There was a lot of money coming into commercial paper and short-term debt instruments, so the Bank of Thailand came up with measures to deter capital inflow, which was "really hurting our economy through the strengthening of the baht currency, to the point that our exports has become (not) competitive against our other friends in Asia," Thailand Finance Minister Pridiyathorn Devakula told CNBC Asia.
But given the effect on the stock market, the government decided to lift controls on equity investment, Devakula said.
"They (BOT) were thinking they needed to do something to keep the currency from relentlessly moving upward. Unfortunately, the choice they made to use capital controls was a fairly blunt instrument compared to what some of the other central banks in the region have been doing.", said Michael Kurtz, Asian Equities Strategist for Bear Stearns in an interview with CNBC's "Asia Squawk Box".
But a quarter-point interest-rate cut would not have been enough to counter $1 billion of capital inflows per week, Devakula said.
"We are the major recipient of capital inflow, compared to GDP," he said. "We've had our fair share. We want others to have a fair share as well."
Kurtz thinks that with this quick policy reversal, the Thai government may have avoided the complete surrender of their reputation in imposing the obviously unpopular measures in the first place.
Damage Is Done
Still, a lot of damage has been done in terms of scaring off foreign investors. At the close of business Tuesday, foreigners had already dumped a net $700 million worth of shares in a frenzy of cross-market selling and Thailand's reputation in the eyes of international investors was lying in tatters.

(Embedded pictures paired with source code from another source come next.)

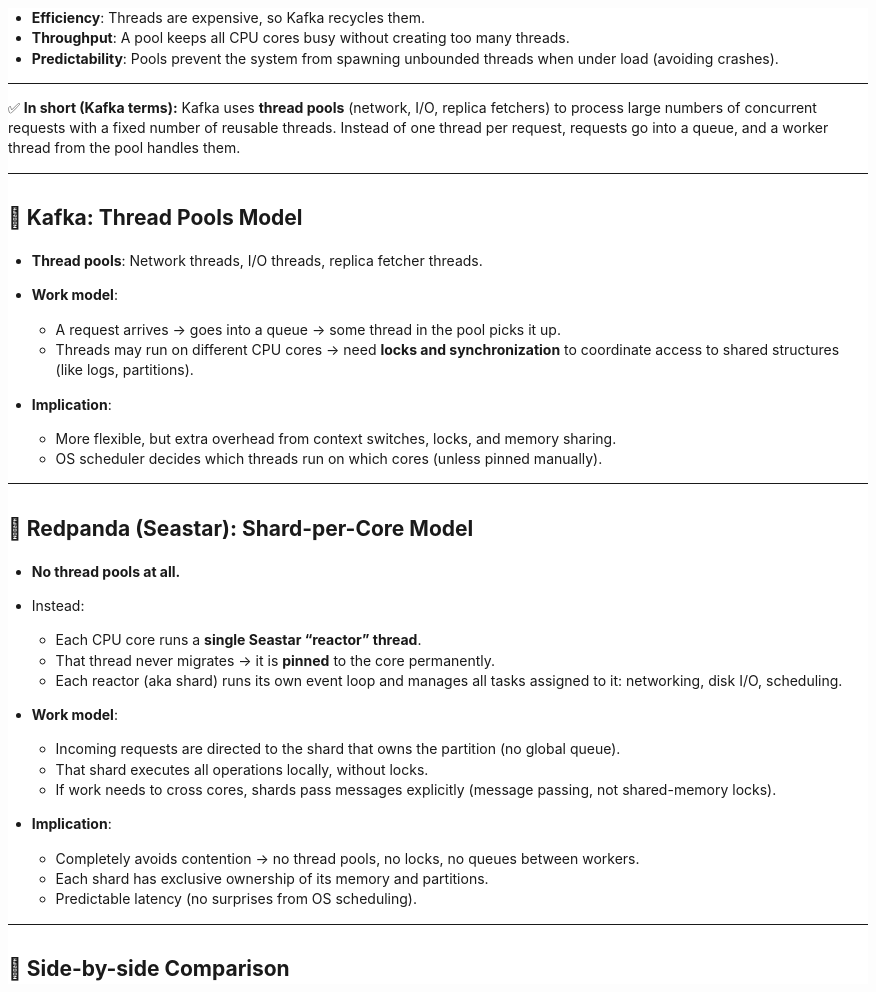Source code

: * **Efficiency**: Threads are expensive, so Kafka recycles them.
* **Throughput**: A pool keeps all CPU cores busy without creating too many threads.
* **Predictability**: Pools prevent the system from spawning unbounded threads when under load (avoiding crashes).

---

✅ **In short (Kafka terms):**
Kafka uses **thread pools** (network, I/O, replica fetchers) to process large numbers of concurrent requests with a fixed number of reusable threads. Instead of one thread per request, requests go into a queue, and a worker thread from the pool handles them.

---

## 🔹 Kafka: Thread Pools Model

* **Thread pools**: Network threads, I/O threads, replica fetcher threads.
* **Work model**:

  * A request arrives → goes into a queue → some thread in the pool picks it up.
  * Threads may run on different CPU cores → need **locks and synchronization** to coordinate access to shared structures (like logs, partitions).
* **Implication**:

  * More flexible, but extra overhead from context switches, locks, and memory sharing.
  * OS scheduler decides which threads run on which cores (unless pinned manually).

---

## 🔹 Redpanda (Seastar): Shard-per-Core Model

* **No thread pools at all.**
* Instead:

  * Each CPU core runs a **single Seastar “reactor” thread**.
  * That thread never migrates → it is **pinned** to the core permanently.
  * Each reactor (aka shard) runs its own event loop and manages all tasks assigned to it: networking, disk I/O, scheduling.
* **Work model**:

  * Incoming requests are directed to the shard that owns the partition (no global queue).
  * That shard executes all operations locally, without locks.
  * If work needs to cross cores, shards pass messages explicitly (message passing, not shared-memory locks).
* **Implication**:

  * Completely avoids contention → no thread pools, no locks, no queues between workers.
  * Each shard has exclusive ownership of its memory and partitions.
  * Predictable latency (no surprises from OS scheduling).

---

## 🔹 Side-by-side Comparison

The sell-off evoked memories of Asia's 1997/98 financial crisis, which was prompted by a baht devaluation, but analysts aren't too concerned that this will have a sustained knock-on effect on markets in the rest of the region. "We wouldn't be spooked by what happened in Thailand. No one's seriously expecting capital controls out of the key countries like Taiwan, South Korea, China, India.", said Alec Young, Equity Market Strategist for Standard & Poor on CNBC "Asia's Squawk Box".
Young added that people are well aware that the situation in Thailand was already unstable given the recent coup and change of government in September. While the credibility of the government and that of the stock market have been shaken by the news, Young would not extrapolate this into an emerging-markets wide contagion.
Pressure On Currencies
Kurtz of Bear Stearns agrees with the assessment that other central banks in Asia are unlikely to resort to the drastic measures Thailand imposed despite the upward pressures many Asian currencies are facing including the Singapore dollar and South Korean won. This sentiment is echoed by many around the region.
"What we need to see are central banks reiterating their commitment to either accepting some degree of currency upside or slowing currency upsides through mechanisms that aren't as disruptive to the freeflow of capital and free exchange of assets on the open bidding market.", Kurtz commented on "Asia Squawk Box".
An yet inspite of the measures, or as some have said, the 'misstep' imposed by the BOT, Thailand's currency remained relatively unscathed during Tuesday's turmoil. The baht, the strongest Asian currency against the dollar this year, dropped as much as 2.5% from Monday's 9-1/2-year high in response to these measures. That's certainly not the results the BOT had hoped for and a far cry from the losses suffered by the SETI Tuesday.
Thai central bank chief Tarisa Watanagase reiterated that the central bank has no plans to cut interest rates soon to help slow the appreciation of the baht. "It is not the right time to cut rates as there are still risks from unstable oil prices and impending price rises for basic products that could fuel inflation," she said.
Under the original version of the rules, investors had to keep all sums over $20,000 not linked to trade or foreign direct investment in Thailand for at least a year or risk stiff financial penalties.
Reaction in the bond markets -- still subject to the new rule despite the reversal on stocks -- was swift as the headlong departure of international investors pushed yields up 20-30 basis points for all maturities.